The information provided here is for informational and educational purposes and does not necessarily reflect the opinion and/or policy position of the Georgia Municipal Association.
Opioid overdose death rates including heroin in Georgia have increased significantly – from 1.4 to 9.5 per 100,000 persons between 1999 and 2016.
The Substance Abuse Research Alliance's report, Prescription Opioids and Heroin Epidemic in Georgia
(PDF, 1.65MB), is a great source of information on the impact of the opioid crisis in Georgia. Key findings in the report include:
- While 47 prescription opioid overdose deaths occurred in 1999 in Georgia, resulting in a rate of 0.6 per 100,000 age-adjusted deaths, the most recent available data show a more than tenfold increase to 595 deaths, or a rate of 5.7 per 100,000 age-adjusted deaths, in 2016.

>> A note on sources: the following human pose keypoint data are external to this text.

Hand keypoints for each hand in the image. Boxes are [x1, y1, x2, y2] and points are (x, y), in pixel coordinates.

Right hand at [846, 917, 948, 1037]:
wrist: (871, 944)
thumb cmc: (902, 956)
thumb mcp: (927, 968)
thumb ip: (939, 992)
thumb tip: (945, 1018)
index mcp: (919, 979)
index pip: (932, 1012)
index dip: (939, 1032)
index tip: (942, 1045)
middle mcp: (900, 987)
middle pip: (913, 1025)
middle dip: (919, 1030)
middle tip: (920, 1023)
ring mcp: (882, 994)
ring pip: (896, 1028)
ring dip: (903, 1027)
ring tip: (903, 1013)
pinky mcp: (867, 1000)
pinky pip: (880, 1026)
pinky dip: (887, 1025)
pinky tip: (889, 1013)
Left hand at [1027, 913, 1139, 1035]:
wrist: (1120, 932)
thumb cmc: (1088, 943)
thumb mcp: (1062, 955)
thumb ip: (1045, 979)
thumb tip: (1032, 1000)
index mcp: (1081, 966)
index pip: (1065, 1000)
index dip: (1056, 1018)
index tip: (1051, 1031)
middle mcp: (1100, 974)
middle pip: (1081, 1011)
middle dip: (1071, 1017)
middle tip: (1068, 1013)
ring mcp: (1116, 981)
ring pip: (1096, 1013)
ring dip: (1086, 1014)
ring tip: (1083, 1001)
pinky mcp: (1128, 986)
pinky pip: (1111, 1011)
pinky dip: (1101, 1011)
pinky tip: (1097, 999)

- Of the 1,426 drug overdose deaths in 2016 in Georgia, 982 or 69 percent were due to opioid overdoses including heroin. Further, drug overdose deaths more than quadrupled between 1999 and 2016.

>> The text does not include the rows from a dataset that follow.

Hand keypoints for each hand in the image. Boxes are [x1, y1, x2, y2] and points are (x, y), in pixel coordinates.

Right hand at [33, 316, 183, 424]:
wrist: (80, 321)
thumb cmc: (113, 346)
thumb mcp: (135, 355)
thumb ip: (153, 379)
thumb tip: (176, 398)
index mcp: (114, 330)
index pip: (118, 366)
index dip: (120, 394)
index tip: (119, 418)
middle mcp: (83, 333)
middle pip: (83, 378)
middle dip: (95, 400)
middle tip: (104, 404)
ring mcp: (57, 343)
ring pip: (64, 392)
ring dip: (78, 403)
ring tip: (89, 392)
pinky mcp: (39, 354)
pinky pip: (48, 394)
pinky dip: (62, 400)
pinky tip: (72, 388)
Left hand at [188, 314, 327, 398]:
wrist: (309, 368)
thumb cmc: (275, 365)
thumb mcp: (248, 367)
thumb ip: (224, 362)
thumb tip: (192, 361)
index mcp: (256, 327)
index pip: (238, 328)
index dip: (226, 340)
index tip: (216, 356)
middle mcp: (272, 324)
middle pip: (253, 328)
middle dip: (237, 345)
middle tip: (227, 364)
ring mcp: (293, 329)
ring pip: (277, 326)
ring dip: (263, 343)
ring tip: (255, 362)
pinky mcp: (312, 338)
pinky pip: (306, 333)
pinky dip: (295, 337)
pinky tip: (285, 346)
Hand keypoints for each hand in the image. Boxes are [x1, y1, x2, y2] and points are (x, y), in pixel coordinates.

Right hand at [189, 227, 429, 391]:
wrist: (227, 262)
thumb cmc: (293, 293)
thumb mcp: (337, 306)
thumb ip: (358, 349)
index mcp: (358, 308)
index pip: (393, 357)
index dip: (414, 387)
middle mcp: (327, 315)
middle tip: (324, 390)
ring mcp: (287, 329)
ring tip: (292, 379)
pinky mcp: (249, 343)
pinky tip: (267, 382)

- The economic burden of prescription opioid overdose, misuse and disorders in the U.S. is estimated at $78.5 billion in 2013 with over one third of this amount coming from increased health care and substance use treatment costs ($28.9 billion). The health care costs associated with opioid misuse in Georgia alone were estimated at $447 million in 2007 with estimated per-capita costs at $44.